Since my friends had abandoned the mission, if I was going to do it, it would have to be solo. Before I could think about it too long and talk myself out of it, I cashed in everything I owned and bought an around the world ticket and told my boss I was resigning from my job. He thought I needed counseling.
My parents were not surprisingly terrified at the thought of their little traveling around the world by herself. My friends thought it was cool and threw me several going away parties. With a few months of prep, I acquired a fabulous backpack, and got a round of vaccinations. I sublet my apartment, had my final NYC haircut and kissed my boyfriend goodbye.
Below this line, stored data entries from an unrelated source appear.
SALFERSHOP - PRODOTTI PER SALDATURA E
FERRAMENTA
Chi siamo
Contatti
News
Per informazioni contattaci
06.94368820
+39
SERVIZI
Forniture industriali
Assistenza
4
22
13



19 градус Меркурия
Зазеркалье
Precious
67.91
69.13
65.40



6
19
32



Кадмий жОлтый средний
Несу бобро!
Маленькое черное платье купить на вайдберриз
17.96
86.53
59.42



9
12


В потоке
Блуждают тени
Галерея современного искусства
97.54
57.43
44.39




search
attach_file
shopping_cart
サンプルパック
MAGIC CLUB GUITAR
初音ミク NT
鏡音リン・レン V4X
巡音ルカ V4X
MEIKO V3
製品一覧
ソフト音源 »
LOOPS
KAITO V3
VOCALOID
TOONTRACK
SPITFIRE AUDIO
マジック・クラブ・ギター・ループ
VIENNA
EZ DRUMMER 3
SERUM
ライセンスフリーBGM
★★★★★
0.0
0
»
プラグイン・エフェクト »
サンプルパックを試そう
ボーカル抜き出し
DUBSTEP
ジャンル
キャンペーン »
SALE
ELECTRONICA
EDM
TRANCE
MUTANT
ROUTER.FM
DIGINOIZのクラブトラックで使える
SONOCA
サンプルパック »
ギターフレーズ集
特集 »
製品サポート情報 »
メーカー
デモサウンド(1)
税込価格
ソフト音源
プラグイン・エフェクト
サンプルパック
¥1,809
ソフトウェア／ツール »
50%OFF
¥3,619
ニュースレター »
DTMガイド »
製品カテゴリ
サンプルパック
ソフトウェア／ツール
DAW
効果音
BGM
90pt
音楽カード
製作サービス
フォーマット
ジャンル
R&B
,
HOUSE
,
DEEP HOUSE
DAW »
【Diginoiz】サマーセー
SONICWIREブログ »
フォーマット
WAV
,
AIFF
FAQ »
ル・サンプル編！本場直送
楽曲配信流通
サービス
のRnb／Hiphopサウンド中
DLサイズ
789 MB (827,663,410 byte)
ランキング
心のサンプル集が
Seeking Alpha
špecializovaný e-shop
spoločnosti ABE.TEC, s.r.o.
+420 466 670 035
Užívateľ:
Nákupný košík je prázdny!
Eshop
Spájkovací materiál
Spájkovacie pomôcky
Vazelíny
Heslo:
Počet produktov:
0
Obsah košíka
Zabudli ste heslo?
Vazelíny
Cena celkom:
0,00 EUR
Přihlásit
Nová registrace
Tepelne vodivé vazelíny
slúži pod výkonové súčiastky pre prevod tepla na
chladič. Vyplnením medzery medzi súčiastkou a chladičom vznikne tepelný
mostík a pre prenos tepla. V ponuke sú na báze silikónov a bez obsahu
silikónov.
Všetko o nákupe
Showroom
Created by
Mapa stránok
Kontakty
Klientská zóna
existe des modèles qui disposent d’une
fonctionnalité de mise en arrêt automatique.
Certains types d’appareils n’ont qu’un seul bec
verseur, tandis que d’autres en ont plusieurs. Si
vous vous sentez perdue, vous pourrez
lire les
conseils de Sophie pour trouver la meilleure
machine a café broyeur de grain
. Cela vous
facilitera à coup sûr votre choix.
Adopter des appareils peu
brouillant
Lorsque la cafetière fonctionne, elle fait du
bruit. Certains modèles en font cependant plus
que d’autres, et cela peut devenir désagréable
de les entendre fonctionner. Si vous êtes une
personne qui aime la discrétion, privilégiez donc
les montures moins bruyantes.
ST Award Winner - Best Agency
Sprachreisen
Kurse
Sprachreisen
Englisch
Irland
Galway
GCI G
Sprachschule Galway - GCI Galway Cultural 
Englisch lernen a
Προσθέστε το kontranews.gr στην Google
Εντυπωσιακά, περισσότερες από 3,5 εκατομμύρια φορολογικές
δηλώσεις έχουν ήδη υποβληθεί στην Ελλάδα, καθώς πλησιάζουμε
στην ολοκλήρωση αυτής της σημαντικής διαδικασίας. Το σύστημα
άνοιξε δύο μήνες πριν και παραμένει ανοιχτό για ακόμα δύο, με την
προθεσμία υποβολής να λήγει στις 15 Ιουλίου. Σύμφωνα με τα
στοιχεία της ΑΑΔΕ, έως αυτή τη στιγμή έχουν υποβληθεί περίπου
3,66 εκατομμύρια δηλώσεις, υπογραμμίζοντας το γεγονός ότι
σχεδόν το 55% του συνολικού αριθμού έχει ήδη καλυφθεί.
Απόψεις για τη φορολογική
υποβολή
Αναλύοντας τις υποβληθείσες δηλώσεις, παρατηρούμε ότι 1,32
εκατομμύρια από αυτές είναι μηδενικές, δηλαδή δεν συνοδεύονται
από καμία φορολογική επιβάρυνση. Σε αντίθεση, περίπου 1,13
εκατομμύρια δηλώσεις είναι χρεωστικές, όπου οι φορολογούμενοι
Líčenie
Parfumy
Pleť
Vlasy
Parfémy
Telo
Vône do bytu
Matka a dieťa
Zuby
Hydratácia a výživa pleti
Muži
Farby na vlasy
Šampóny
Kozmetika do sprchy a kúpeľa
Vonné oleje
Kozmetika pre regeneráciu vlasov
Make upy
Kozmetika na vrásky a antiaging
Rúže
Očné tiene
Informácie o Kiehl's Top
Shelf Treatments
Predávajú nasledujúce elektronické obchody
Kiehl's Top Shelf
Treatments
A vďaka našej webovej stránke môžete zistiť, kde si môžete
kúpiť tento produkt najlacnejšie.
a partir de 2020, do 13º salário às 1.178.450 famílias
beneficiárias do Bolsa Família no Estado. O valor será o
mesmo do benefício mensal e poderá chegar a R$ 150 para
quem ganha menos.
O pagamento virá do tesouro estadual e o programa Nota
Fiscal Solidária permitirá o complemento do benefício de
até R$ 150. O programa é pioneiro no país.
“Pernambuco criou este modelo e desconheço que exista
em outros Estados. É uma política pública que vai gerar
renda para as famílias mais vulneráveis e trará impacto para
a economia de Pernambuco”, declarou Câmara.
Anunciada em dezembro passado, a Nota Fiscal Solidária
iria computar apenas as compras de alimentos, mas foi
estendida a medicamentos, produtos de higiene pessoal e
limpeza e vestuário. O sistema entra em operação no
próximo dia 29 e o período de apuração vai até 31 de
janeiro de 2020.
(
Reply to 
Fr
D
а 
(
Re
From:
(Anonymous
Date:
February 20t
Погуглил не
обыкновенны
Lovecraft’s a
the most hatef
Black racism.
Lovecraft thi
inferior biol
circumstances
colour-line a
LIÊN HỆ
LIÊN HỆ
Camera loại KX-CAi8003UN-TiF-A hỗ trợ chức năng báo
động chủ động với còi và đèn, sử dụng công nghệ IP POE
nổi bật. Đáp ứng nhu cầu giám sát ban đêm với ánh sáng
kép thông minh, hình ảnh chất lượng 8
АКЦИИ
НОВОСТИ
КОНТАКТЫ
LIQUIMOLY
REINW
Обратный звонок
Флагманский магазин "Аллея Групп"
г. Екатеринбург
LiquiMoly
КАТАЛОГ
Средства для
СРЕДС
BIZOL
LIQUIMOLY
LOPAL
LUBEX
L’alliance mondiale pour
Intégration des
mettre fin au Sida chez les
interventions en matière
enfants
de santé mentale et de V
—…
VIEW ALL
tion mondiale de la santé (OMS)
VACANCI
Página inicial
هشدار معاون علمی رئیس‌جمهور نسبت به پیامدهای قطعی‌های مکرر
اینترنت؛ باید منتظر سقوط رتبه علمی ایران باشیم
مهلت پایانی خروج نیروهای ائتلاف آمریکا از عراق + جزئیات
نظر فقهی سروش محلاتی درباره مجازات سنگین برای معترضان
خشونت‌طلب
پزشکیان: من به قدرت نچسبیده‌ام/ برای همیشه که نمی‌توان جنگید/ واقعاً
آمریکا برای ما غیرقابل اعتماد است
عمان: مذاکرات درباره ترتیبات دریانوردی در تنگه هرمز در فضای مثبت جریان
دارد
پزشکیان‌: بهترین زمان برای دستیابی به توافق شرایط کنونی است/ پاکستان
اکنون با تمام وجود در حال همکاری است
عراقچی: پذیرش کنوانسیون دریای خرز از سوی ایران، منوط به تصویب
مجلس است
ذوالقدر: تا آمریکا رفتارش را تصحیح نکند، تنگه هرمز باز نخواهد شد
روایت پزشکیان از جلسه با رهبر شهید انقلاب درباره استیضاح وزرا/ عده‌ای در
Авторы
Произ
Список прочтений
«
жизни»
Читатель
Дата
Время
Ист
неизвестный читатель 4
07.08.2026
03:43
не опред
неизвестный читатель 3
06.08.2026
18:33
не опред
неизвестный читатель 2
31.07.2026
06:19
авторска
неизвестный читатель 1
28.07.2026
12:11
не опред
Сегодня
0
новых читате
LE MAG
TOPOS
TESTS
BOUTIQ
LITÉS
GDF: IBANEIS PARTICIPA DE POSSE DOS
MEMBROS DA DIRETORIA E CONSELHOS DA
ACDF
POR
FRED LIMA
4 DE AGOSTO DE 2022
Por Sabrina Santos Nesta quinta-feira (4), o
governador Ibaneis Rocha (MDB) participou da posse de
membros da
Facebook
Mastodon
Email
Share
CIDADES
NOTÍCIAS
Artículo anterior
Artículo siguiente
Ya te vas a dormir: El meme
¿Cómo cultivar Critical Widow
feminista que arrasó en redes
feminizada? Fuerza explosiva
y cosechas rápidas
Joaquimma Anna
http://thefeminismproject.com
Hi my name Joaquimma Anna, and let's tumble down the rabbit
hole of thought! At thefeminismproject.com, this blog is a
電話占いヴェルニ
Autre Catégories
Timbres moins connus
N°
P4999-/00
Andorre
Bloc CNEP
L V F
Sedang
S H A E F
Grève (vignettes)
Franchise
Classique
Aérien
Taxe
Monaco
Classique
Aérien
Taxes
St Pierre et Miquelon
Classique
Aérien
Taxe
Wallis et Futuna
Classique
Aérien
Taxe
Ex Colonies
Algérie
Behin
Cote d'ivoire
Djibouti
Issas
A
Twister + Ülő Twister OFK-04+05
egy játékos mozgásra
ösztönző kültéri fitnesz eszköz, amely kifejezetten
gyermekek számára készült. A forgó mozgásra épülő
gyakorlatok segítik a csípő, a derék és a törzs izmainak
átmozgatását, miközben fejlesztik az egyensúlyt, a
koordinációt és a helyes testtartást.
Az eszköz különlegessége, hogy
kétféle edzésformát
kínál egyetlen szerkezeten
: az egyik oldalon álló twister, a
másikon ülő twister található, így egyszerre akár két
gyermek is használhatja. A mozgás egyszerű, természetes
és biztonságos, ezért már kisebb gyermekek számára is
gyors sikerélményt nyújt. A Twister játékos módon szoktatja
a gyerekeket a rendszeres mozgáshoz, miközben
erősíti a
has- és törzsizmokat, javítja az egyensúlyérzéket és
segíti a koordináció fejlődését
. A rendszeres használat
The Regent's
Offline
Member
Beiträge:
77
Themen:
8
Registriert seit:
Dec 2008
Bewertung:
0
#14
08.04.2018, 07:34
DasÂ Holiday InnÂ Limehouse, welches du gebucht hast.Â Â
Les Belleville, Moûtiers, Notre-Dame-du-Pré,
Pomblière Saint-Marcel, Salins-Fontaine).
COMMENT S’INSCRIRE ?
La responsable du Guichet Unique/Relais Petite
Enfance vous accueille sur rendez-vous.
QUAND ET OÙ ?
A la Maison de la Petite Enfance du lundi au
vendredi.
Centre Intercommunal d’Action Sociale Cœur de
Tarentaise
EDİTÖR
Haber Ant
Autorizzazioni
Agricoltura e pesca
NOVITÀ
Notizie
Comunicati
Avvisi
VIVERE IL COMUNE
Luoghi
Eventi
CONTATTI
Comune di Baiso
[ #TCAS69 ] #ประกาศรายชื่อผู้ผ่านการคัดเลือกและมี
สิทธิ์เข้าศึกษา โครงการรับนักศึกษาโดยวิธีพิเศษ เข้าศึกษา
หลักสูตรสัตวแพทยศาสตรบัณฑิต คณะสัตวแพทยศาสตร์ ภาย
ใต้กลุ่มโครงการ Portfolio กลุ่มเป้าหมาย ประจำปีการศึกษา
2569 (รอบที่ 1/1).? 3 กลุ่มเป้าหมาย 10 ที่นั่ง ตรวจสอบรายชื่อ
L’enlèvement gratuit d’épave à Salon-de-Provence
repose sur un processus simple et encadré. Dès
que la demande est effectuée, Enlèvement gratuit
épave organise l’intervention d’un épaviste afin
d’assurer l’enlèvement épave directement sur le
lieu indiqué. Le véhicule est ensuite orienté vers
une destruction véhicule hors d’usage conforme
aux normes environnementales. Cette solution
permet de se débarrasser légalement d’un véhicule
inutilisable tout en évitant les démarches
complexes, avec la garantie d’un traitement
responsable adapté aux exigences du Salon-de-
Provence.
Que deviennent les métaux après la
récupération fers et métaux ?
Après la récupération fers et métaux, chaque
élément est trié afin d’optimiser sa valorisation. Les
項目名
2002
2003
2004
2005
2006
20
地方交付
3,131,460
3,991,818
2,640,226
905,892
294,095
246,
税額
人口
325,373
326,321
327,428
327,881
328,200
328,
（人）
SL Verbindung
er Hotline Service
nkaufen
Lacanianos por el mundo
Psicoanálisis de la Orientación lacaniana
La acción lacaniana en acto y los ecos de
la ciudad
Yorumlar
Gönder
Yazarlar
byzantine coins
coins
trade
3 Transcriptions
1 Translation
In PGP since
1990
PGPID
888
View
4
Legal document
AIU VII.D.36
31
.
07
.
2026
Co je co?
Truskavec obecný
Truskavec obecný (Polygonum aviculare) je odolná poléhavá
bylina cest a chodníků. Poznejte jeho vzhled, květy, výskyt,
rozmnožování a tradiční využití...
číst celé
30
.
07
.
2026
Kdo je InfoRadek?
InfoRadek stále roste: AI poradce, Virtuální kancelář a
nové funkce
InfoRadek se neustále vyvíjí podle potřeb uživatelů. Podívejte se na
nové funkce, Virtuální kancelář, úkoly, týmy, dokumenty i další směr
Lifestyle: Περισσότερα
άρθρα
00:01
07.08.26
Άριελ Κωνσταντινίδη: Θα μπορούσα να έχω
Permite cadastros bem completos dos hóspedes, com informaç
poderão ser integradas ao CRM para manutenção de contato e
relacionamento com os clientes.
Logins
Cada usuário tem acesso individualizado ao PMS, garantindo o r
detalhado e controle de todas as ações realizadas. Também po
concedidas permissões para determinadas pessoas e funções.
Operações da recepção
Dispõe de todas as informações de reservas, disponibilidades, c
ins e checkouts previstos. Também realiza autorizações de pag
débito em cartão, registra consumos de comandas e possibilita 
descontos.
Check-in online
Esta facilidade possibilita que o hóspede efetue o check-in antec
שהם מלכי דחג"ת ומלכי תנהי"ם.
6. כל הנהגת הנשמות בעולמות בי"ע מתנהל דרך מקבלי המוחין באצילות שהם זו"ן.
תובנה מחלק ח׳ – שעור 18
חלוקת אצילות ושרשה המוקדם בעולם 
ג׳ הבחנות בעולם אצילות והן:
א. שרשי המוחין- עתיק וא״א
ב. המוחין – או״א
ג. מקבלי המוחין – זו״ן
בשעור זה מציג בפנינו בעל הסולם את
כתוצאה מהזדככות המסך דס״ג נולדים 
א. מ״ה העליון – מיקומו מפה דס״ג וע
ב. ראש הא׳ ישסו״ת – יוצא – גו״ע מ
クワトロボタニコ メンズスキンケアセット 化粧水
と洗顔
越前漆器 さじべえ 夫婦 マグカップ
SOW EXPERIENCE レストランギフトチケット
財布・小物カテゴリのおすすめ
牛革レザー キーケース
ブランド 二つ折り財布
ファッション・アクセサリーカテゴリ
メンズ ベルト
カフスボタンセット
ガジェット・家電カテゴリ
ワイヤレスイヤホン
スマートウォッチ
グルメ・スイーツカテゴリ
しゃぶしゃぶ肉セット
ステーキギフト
Yes, I actually left my boyfriend for a year.
My plane ticket took me west from New York to Colorado. where I spent a few months working and skiing. From there I went to LA and then to Hawaii. On the plane from Honolulu to Sydney, leaving the borders of the U.S., with only a backpack and a Lonely Planet guide, I realized I was going to be completely alone for a long time. There were no cell phones or internet then and international calls cost a fortune. I found being alone both scary and liberating at the same time.
I arrived in Australia and left the Sydney airport by bus headed towards a hostel located in the red light district called King’s Cross. At the hostel, I was in a room with seven girls; three Swedes, two English, one German and one Dane. We became fast friends, saw the sights together, shared food, told stories of home. I learned almost as much about the world from my fellow travelers as I did by going to different countries. The Danish girl, and I agreed to travel up the eastern coast of Australia together. For the next six weeks, she and I hitchhiked about a thousand miles and became certified to scuba dive at the great barrier reef. (fun fact: It was on that trip that we were picked up by a big rig ten wheeler, which started my lifelong fascination with trucker cabs and continues to this day.) From there I headed alone to Hong Kong where I was asked by several men to smuggle hot watches into Taiwan. I declined.
Next stop, mainland China. This was actually a big deal. In 1988, China was only open to escorted groups and no one spoke English. Throwing caution to the wind, into China alone I went. I almost died of food poisoning in Xian, but lived to go on to Indonesia, Singapore and even did an elephants safari in Thailand. (fun fact: elephant safari’s look way cooler than they feel, very bumpy) Then it was off to India. As a very young woman alone, I found travel in India the most difficult and was often harassed by Indian men. Still, the sights, sounds and smells of the country were worth the trip.
After six weeks in India, I was thrilled to get to super clean Germany. Western
food had never tasted so good after so many months in Asia living mainly on rice. I remember sinking into a feather bed in a cheap German hostel and stuffing myself with cheese and bread.
In Vienna, I met two Italian sisters who invited me to stay with them in Rome. From there I traveled around Italy, Spain, Portugal, France, England , Ireland, and my sister even met me for a week in Greece. I took a train from Italy to Turkey and then went to Cairo where I took a bus thru the Sinai Peninsula and saw the Suez Canal. I ended up in Israel before I flew back to the UK. My big global adventure lasted about a year, and my boyfriend was waiting for me in NYC when I got back. He eventually became my husband.
What was most surprising to me was how I slipped back into my old life with more ease than I expected. I thought I had been changed so much, but pretty soon I was selling advertising again and getting my nails done. On the surface, it looked like I hadn’t changed, but inside I was a different person. I had developed a curiosity about the world that I never had before and for that I am eternally grateful.
I believe every now and then, a single moment can change your life if you pay attention to the whispers. My novel, The First Husband, was based on a couple I met in India all those years ago. If I hadn’t met those traveling waiters in Colorado all those years ago, I wouldn’t have traveled the globe and met the couple on which the The First Husband is based.